13. The method of claim 12, further comprising the step of reporting the recorded expression to a medical professional, medical institution, or a subject from which the sample was obtained or representative thereof.

14. The method of claim 1, further comprising the step of administering antibody against CD20 in the event that the detected p105 controlled gene expression pattern indicates a canonical NF-κB activation pattern.

15. The method of claim 14, wherein the antibody against CD20 is rituximab.

16. The method of claim 14, wherein the antibody against CD20 is administered in combination with another anticancer agent.

17. A device comprising hybridization probes for detecting measuring expression of genes controlled by p105.

18. A device comprising hybridization probes for detecting measuring expression of genes controlled by p100.

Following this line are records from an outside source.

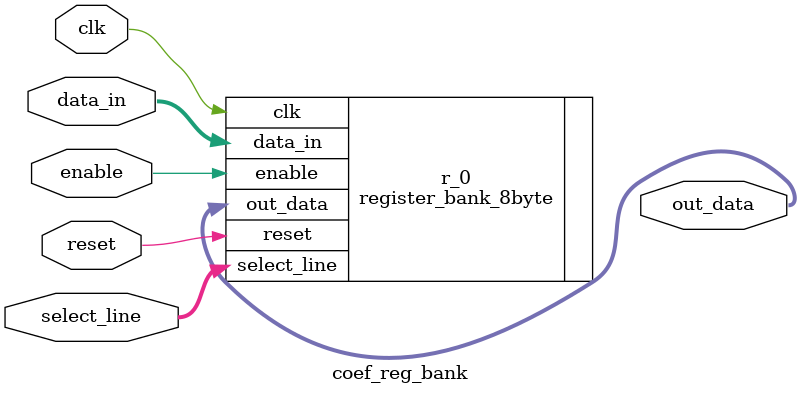
<source format=v>
`include "register_bank_8byte.v"
`define low_val 1'b0
`define bank_depth 8
`define data_width 8
`define select 3


module coef_reg_bank
                    ( input clk, 
                      input reset,
                      input enable,
                      input [`select -1 : 0] select_line, 
                      input [`data_width-1:0] data_in,
                      output [`bank_depth-1:0]out_data
                    );


// module instantiation

register_bank_8byte r_0
                    ( .clk(clk),
                      .reset(reset),
                      .enable(enable),
                      .select_line(select_line), 
                      .data_in(data_in),
                      .out_data(out_data)
                    );


endmodule
</source>
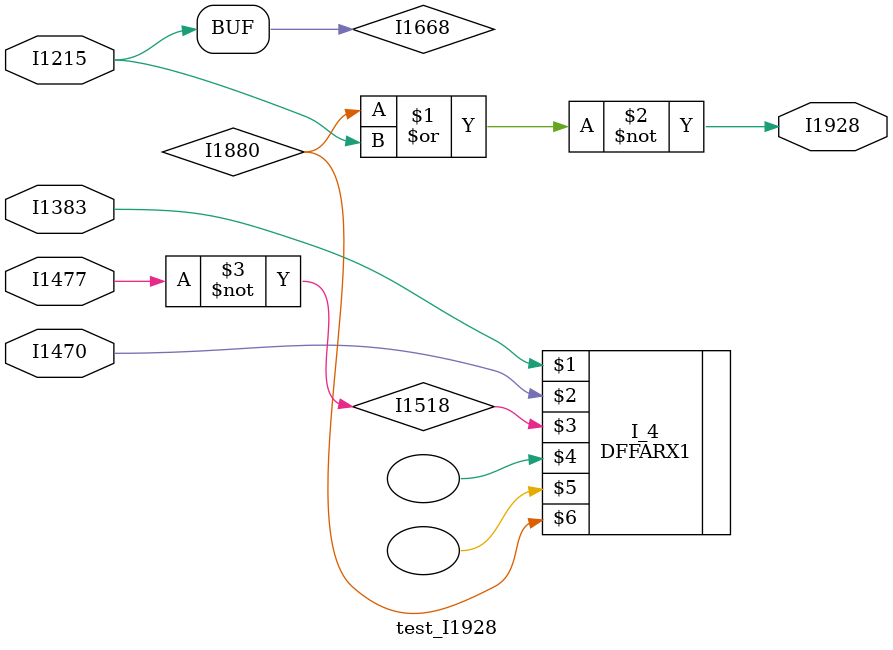
<source format=v>
module test_I1928(I1477,I1215,I1470,I1383,I1928);
input I1477,I1215,I1470,I1383;
output I1928;
wire I1518,I1668,I1637,I1880;
not I_0(I1518,I1477);
not I_1(I1668,I1637);
not I_2(I1637,I1215);
nor I_3(I1928,I1880,I1668);
DFFARX1 I_4(I1383,I1470,I1518,,,I1880,);
endmodule



</source>
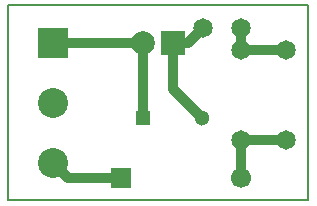
<source format=gbr>
G04 #@! TF.FileFunction,Copper,L2,Bot,Signal*
%FSLAX46Y46*%
G04 Gerber Fmt 4.6, Leading zero omitted, Abs format (unit mm)*
G04 Created by KiCad (PCBNEW 4.0.0-rc1-stable) date 30/11/2015 21:11:26*
%MOMM*%
G01*
G04 APERTURE LIST*
%ADD10C,0.100000*%
%ADD11C,0.150000*%
%ADD12R,1.300000X1.300000*%
%ADD13C,1.300000*%
%ADD14R,2.000000X2.000000*%
%ADD15C,2.000000*%
%ADD16C,1.699260*%
%ADD17R,1.699260X1.699260*%
%ADD18R,2.540000X2.540000*%
%ADD19C,2.540000*%
%ADD20C,1.651000*%
%ADD21C,0.812800*%
G04 APERTURE END LIST*
D10*
D11*
X151765000Y-113665000D02*
X147955000Y-113665000D01*
X151765000Y-97155000D02*
X151765000Y-113665000D01*
X147955000Y-97155000D02*
X151765000Y-97155000D01*
X126365000Y-113665000D02*
X147955000Y-113665000D01*
X126365000Y-113030000D02*
X126365000Y-113665000D01*
X126365000Y-97155000D02*
X126365000Y-113030000D01*
X147955000Y-97155000D02*
X126365000Y-97155000D01*
D12*
X137795000Y-106680000D03*
D13*
X142795000Y-106680000D03*
D14*
X140335000Y-100330000D03*
D15*
X137795000Y-100330000D03*
D16*
X146050520Y-111757460D03*
D17*
X135890520Y-111757460D03*
D18*
X130175000Y-100330000D03*
D19*
X130175000Y-105410000D03*
X130175000Y-110490000D03*
D20*
X146050000Y-100965000D03*
X146050000Y-108585000D03*
X149860000Y-100965000D03*
X149860000Y-108585000D03*
X146050000Y-99060000D03*
X142875000Y-99060000D03*
D21*
X130175000Y-100330000D02*
X137795000Y-100330000D01*
X137795000Y-100330000D02*
X137795000Y-106680000D01*
X146050000Y-100965000D02*
X149860000Y-100965000D01*
X140335000Y-100330000D02*
X141605000Y-100330000D01*
X146050000Y-99060000D02*
X146050000Y-100965000D01*
X141605000Y-100330000D02*
X142875000Y-99060000D01*
X140335000Y-100330000D02*
X140335000Y-104220000D01*
X140335000Y-104220000D02*
X142795000Y-106680000D01*
X146050000Y-108585000D02*
X149860000Y-108585000D01*
X146050000Y-108585000D02*
X146050000Y-111756940D01*
X146050000Y-111756940D02*
X146050520Y-111757460D01*
X135890520Y-111757460D02*
X131442460Y-111757460D01*
X131442460Y-111757460D02*
X130175000Y-110490000D01*
M02*

</source>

19. The device of claim 17, wherein said hybridization probes consist essentially of oligonucleotide sequences for HLA-F, HLA-E, ICAM-1, ZFAND3, LMNA, FAM65A, EXD3, SYNPO, TNS4, NFE2L1, NCOA1, JUNB, RASSF4, C2, PLXND1, DENND3, and PPARD genes.

20. The device of claim 18, wherein said hybridization probes consist essentially of oligonucleotide sequences for EIF4E, SFRS3, SEH1L, SETMAR, USP1, DNAJC9, BRIX1, CCDC99, FAM29A, MCM10, C12orf48, PBK, MSH2, DHFR, CCNA2, MAD2L1, KIF11, and ECT2 genes.

21. A kit comprising the devices of claim 17.

22. The kit of claim 21, further comprising solutions for nucleic acid isolation, reverse-transcription, amplification, labeling, hybridization and washing to remove unhybridized material.